As you can see, the Carer’s Allowance team in Preston has done much more than digitise the paper application form. By doing user research, and diving into the detail of the application process, the team has been able to remove 170 questions from the application process – that’s 49% of the questions.

This is crucial because carers don’t have a lot of time on their hands – a fact highlighted by service performance data which showed usage spikes in the small hours of the morning.

The service is part of government’s transformation programme, and it’s a great example of doing the hard work to make it simple.
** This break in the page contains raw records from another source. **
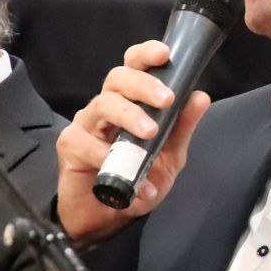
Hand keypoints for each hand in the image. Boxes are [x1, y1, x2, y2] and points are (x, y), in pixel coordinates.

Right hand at [55, 40, 210, 248]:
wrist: (108, 216)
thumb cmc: (136, 179)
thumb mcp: (169, 156)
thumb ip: (182, 127)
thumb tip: (200, 97)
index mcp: (130, 102)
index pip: (133, 67)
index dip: (145, 55)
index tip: (164, 53)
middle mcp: (106, 107)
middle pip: (117, 77)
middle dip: (144, 84)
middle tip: (166, 100)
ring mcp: (86, 124)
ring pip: (103, 103)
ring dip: (130, 115)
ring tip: (149, 133)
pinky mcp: (70, 146)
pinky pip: (86, 141)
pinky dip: (107, 154)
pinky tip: (122, 167)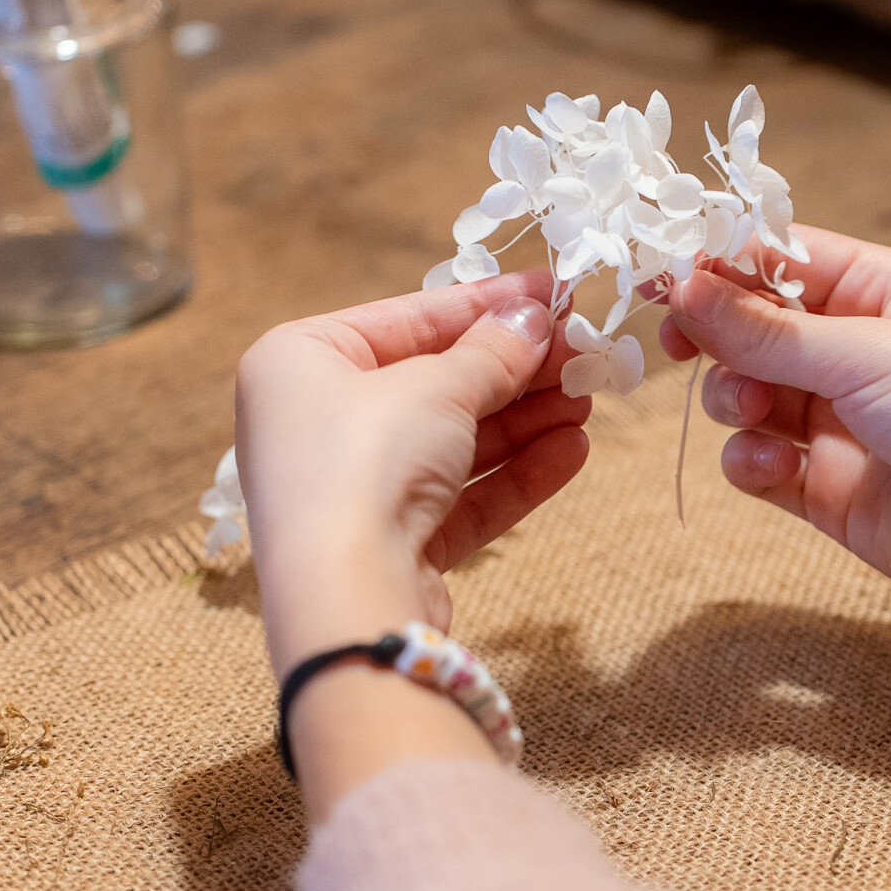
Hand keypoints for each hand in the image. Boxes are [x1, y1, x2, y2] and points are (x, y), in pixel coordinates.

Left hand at [235, 272, 591, 814]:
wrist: (346, 599)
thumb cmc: (365, 461)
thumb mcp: (436, 387)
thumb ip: (492, 352)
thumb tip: (534, 320)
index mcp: (301, 360)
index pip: (410, 317)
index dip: (489, 304)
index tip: (555, 291)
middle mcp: (319, 420)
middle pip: (437, 381)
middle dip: (517, 369)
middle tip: (588, 351)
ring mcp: (355, 486)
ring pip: (455, 441)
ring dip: (526, 419)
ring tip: (589, 399)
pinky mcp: (392, 543)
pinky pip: (460, 496)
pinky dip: (515, 472)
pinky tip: (571, 449)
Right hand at [661, 227, 890, 641]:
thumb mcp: (863, 352)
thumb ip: (765, 329)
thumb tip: (680, 286)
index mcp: (879, 292)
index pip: (780, 259)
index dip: (718, 264)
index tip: (659, 272)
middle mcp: (854, 351)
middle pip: (751, 328)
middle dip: (714, 336)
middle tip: (674, 341)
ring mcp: (837, 421)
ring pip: (745, 395)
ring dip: (733, 401)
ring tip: (753, 413)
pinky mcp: (824, 486)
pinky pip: (759, 461)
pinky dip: (753, 460)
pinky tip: (776, 465)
Join the conversation on Twitter, and don’t forget to sign up for email alerts.


Transcript:

You can now apply for Carer’s Allowance using a simple online service
Pete Desmond, Service Manager Carer’s Allowance Digital Service
Carer’s Allowance is a benefit that’s provided to people who are really deserving in society. These are people who are looking after friends and family that are very ill, in some cases terminally ill, and it’s providing them with an income to help support the cost of caring for that individual. When having to deal with all these problems and all the other strife that’s going on in their lives, being able to claim Carer’s Allowance should be the least of their worries.
Kathryn Baxendale, Subject Matter Expert Carer’s Allowance Digital Service
The new service is to enable people to claim Carer’s Allowance online which is a much quicker and easier process than using the paper form.
Pete Desmond
We’ve been able to remove 170 questions from the process; that’s 49%, and we’ve done that because we’ve challenged the way that policy’s been interpreted on the claim form.
Kathryn Baxendale
Make sure that the customer can understand and progress through the claim, giving us the right information to make a quick decision on their application.
Pete Desmond
We’ve simplified things and cut things back to just the bare information that customers need, and we’ve done that via our user testing and research.
Mark Lambert, User Researcher Carer’s Allowance Digital Service
The service would not be up and running without the user research, to make sure that the participants, carers’ voice is at the heart of everything that we do. We’ve had people, less confident users, who by the time they get from the start of the claim through to the end, you can see them, they say this, “That’s so much better than I expected. I could go away and do that on my own now, it’s been so good.”
Kathryn Baxendale
Carers are busy people and these are some of the most vulnerable people in society, so if we’re supporting them by providing a really easy method of claiming Carer’s Allowance, then that to me has got to be a good thing because that’s what we’re here to do.